TOKYO — A giant bluefin tuna fetched a record 32.49 million yen, or nearly $396,000, in Tokyo on Wednesday, in the first auction of the year at the world’s largest wholesale fish market.
The price for the 754-pound (342-kilogram) tuna beat the previous record set in 2001 when a 445-pound (202-kilogram) fish sold for 20.2 million yen, a spokesman for Tsukiji market said.
"It was an exceptionally large fish," said the official, Yutaka Hasegawa. "But we were all surprised by the price."
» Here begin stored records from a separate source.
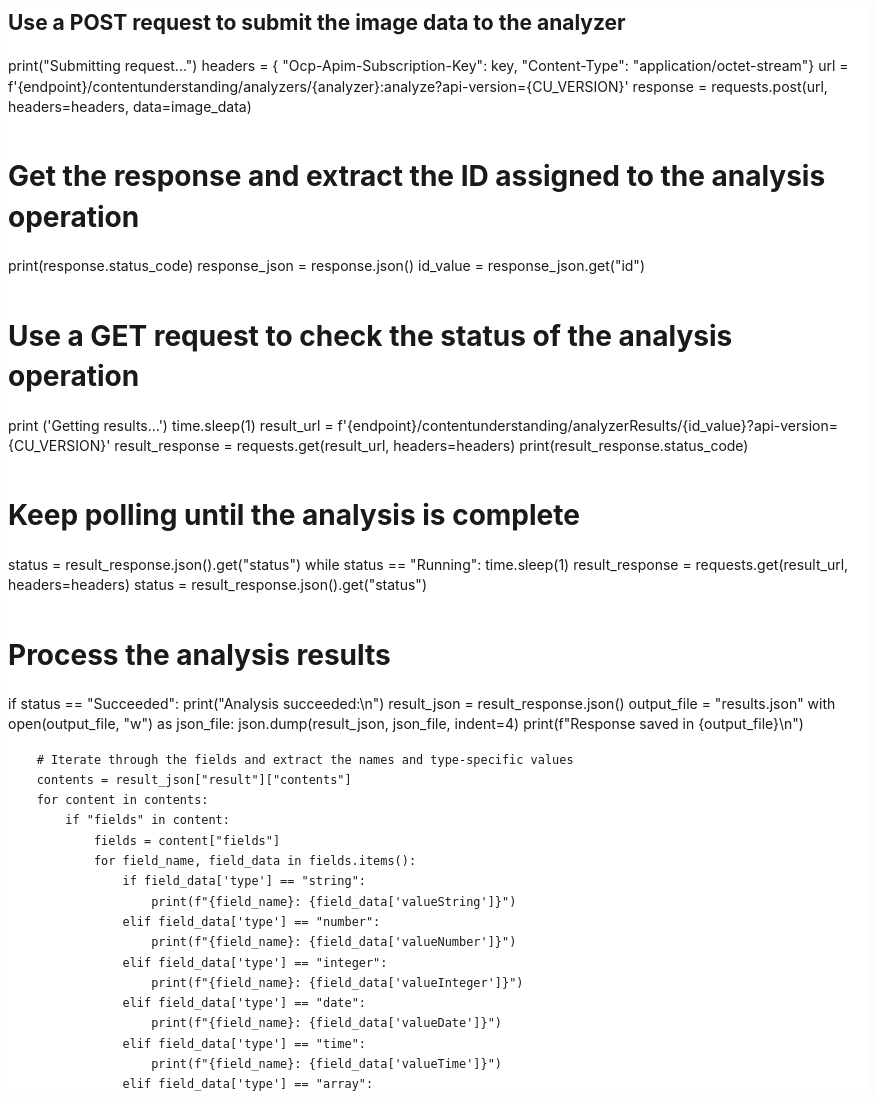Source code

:    ## Use a POST request to submit the image data to the analyzer
   print("Submitting request...")
   headers = {
        "Ocp-Apim-Subscription-Key": key,
        "Content-Type": "application/octet-stream"}
   url = f'{endpoint}/contentunderstanding/analyzers/{analyzer}:analyze?api-version={CU_VERSION}'
   response = requests.post(url, headers=headers, data=image_data)

   # Get the response and extract the ID assigned to the analysis operation
   print(response.status_code)
   response_json = response.json()
   id_value = response_json.get("id")

   # Use a GET request to check the status of the analysis operation
   print ('Getting results...')
   time.sleep(1)
   result_url = f'{endpoint}/contentunderstanding/analyzerResults/{id_value}?api-version={CU_VERSION}'
   result_response = requests.get(result_url, headers=headers)
   print(result_response.status_code)

   # Keep polling until the analysis is complete
   status = result_response.json().get("status")
   while status == "Running":
        time.sleep(1)
        result_response = requests.get(result_url, headers=headers)
        status = result_response.json().get("status")

   # Process the analysis results
   if status == "Succeeded":
        print("Analysis succeeded:\n")
        result_json = result_response.json()
        output_file = "results.json"
        with open(output_file, "w") as json_file:
            json.dump(result_json, json_file, indent=4)
            print(f"Response saved in {output_file}\n")

        # Iterate through the fields and extract the names and type-specific values
        contents = result_json["result"]["contents"]
        for content in contents:
            if "fields" in content:
                fields = content["fields"]
                for field_name, field_data in fields.items():
                    if field_data['type'] == "string":
                        print(f"{field_name}: {field_data['valueString']}")
                    elif field_data['type'] == "number":
                        print(f"{field_name}: {field_data['valueNumber']}")
                    elif field_data['type'] == "integer":
                        print(f"{field_name}: {field_data['valueInteger']}")
                    elif field_data['type'] == "date":
                        print(f"{field_name}: {field_data['valueDate']}")
                    elif field_data['type'] == "time":
                        print(f"{field_name}: {field_data['valueTime']}")
                    elif field_data['type'] == "array":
The massive tuna was bought and shared by the same duo that won the bidding for last year’s top fish: the owners of Kyubey, an upscale sushi restaurant in Tokyo’s Ginza district, and Itamae Sushi, a casual, Hong Kong-based chain.
Reporters thronged Hong Kong entrepreneur Ricky Cheng after his big win, which reflects the growing popularity of sushi around the world, particularly in Asia.
"I was nervous when I arrived in Tokyo yesterday, but I am relieved now," he said after the auction, which began shortly after 5 a.m.
The giant tuna, caught off the coast of northern Japan, was among 538 shipped in from around the world for Wednesday’s auction.
The record-setting price translates to a whopping 95,000 yen per kilogram, or about $526 per pound.
Japan is the world’s biggest consumer of seafood, with Japanese eating 80 percent of the Atlantic and Pacific bluefins caught. The two tuna species are the most sought-after by sushi lovers.
Fatty bluefin — called "o-toro" here — can sell for 2,000 yen ($24) per piece at high-end Tokyo sushi restaurants.
Japanese wholesalers, however, face growing calls for tighter fishing rules amid declining tuna stocks worldwide.
In November, the International Commission for the Conservation of Atlantic Tunas voted to cut the bluefin fishing quota in the eastern Atlantic and Mediterranean from 13,500 to 12,900 metric tons annually — about a 4 percent reduction. It also agreed on measures to try to improve enforcement of quotas on bluefin.
The decision was strongly criticized by environmental groups, which hoped to see bluefin fishing slashed or suspended.